Challenge>
Please pick out every line in the entries below that contains the string "collection", matching case exactly, and copy each such line.

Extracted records
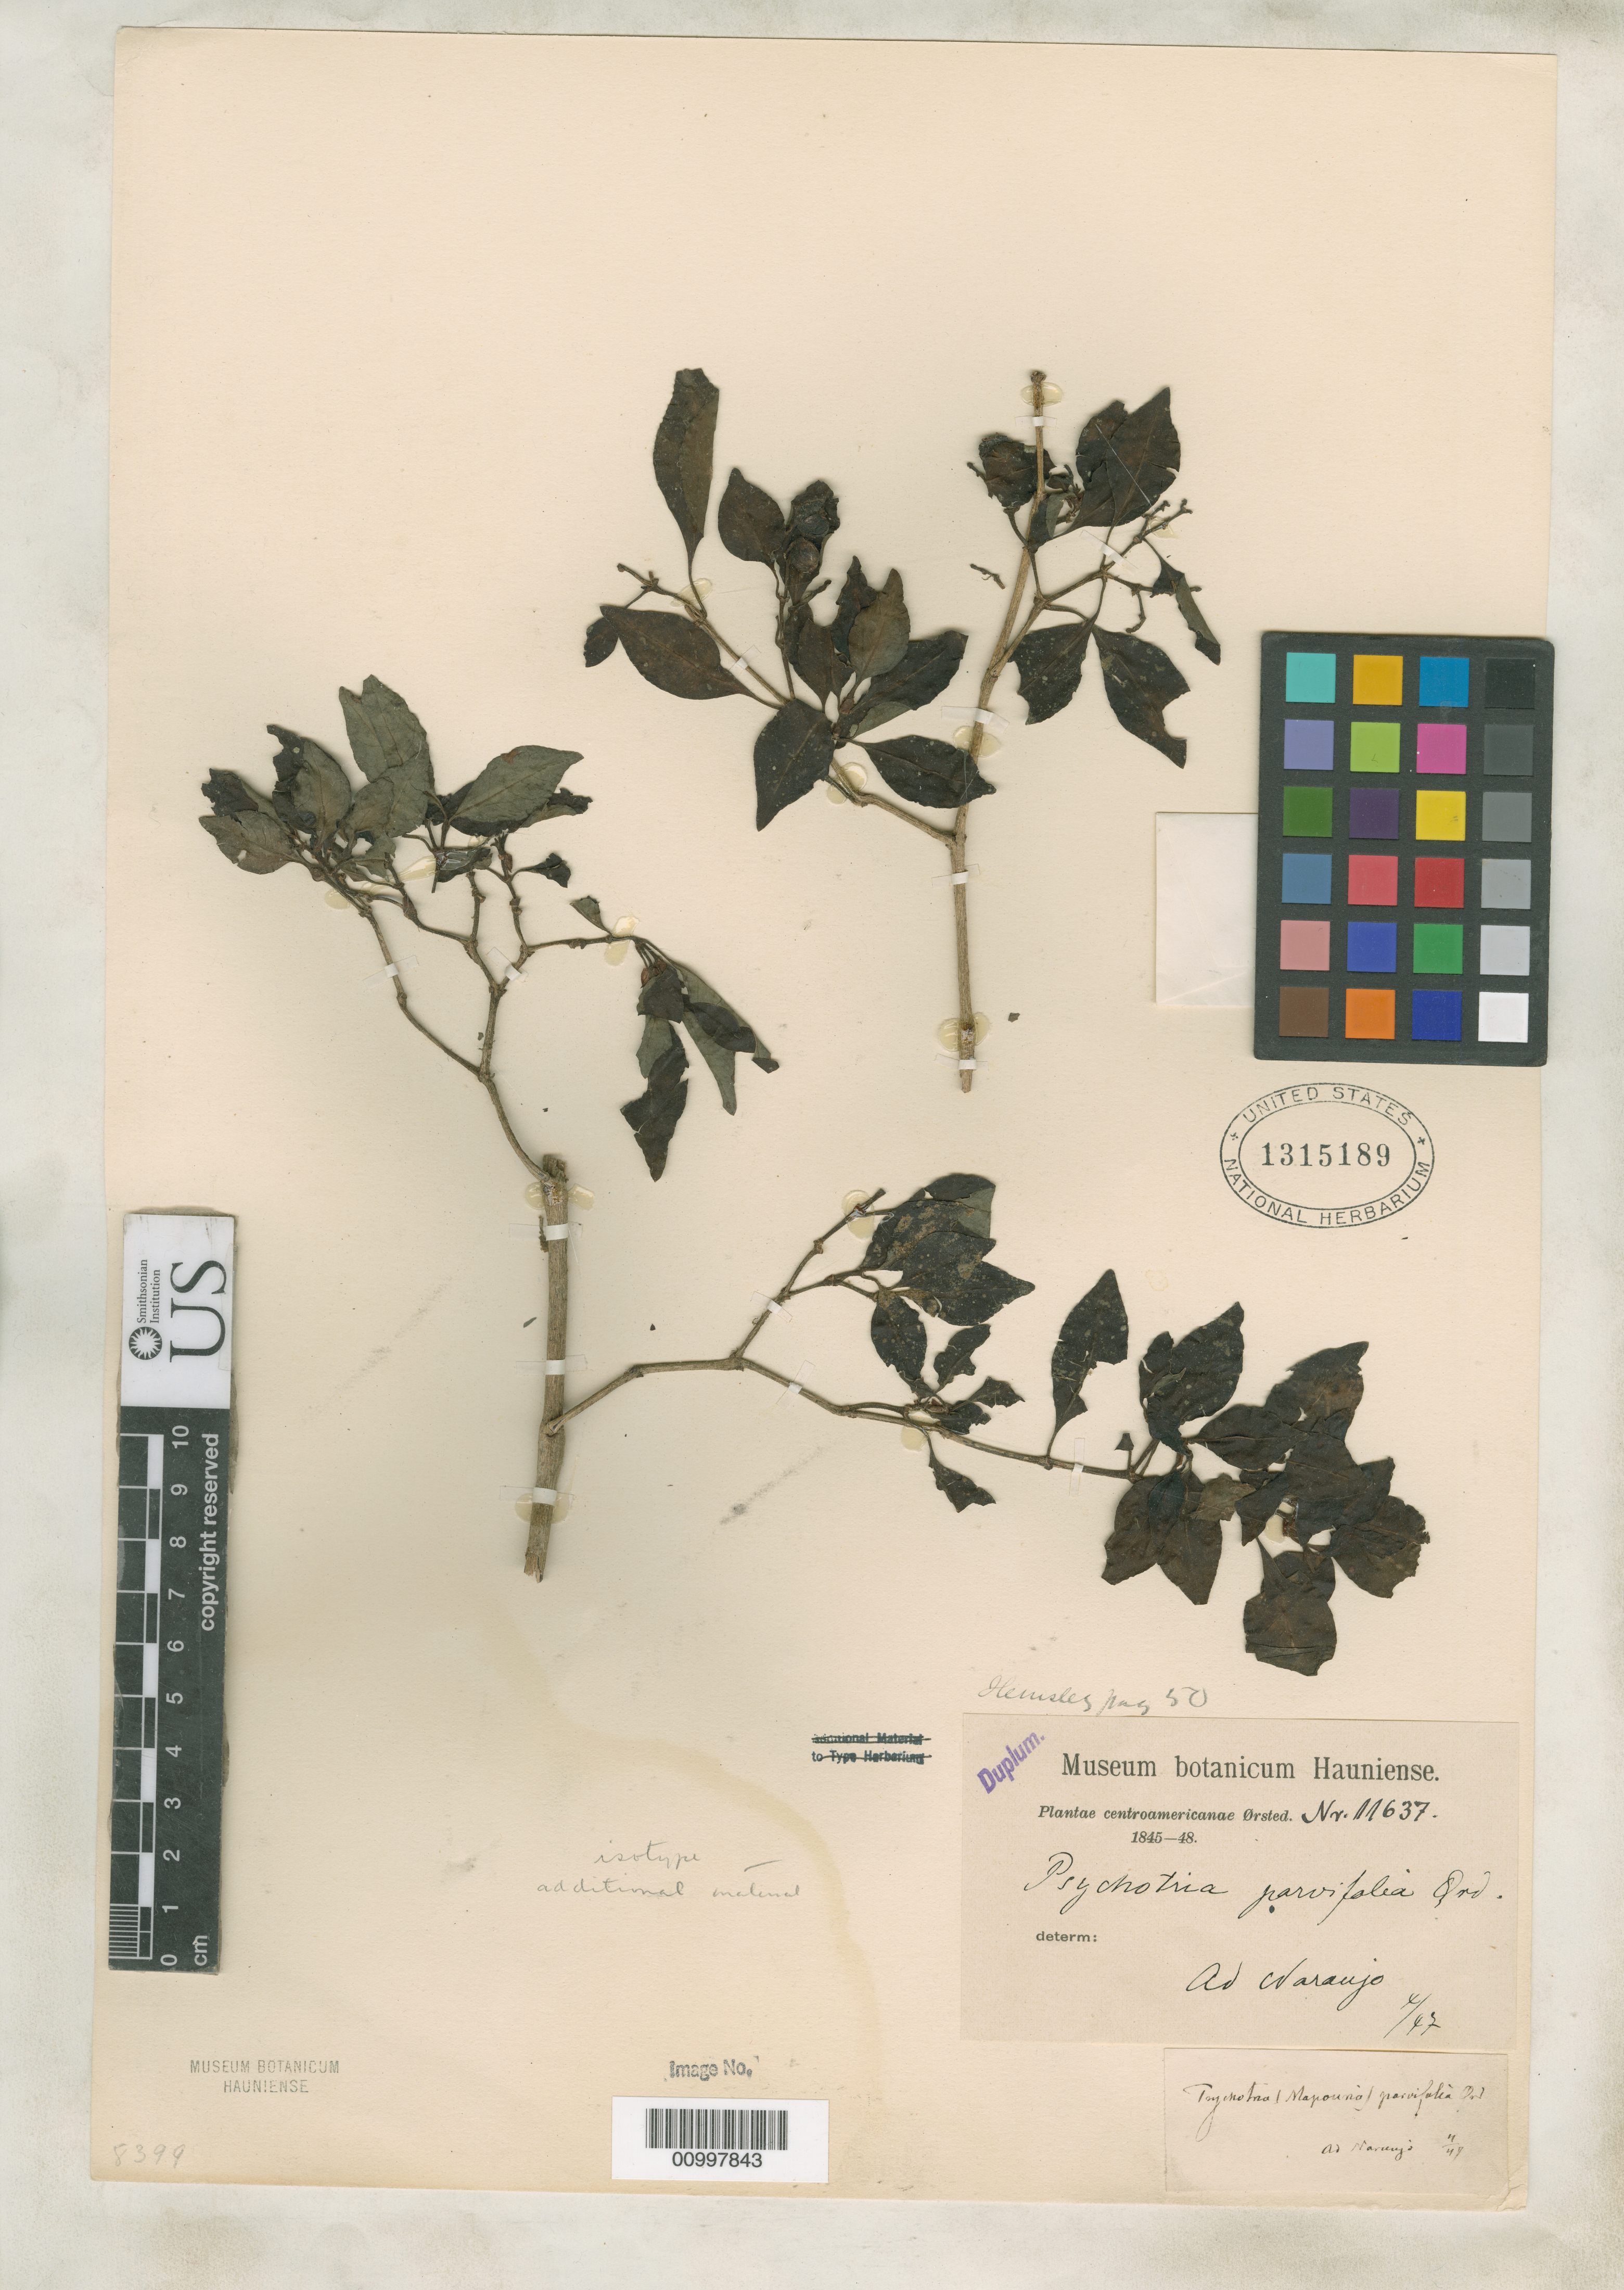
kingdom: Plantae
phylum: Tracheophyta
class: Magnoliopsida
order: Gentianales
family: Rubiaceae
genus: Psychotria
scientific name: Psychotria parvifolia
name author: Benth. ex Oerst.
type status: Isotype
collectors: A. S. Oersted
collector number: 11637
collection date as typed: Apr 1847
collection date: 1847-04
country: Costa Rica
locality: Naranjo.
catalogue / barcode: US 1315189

Task response>
collection date as typed: Apr 1847
collection date: 1847-04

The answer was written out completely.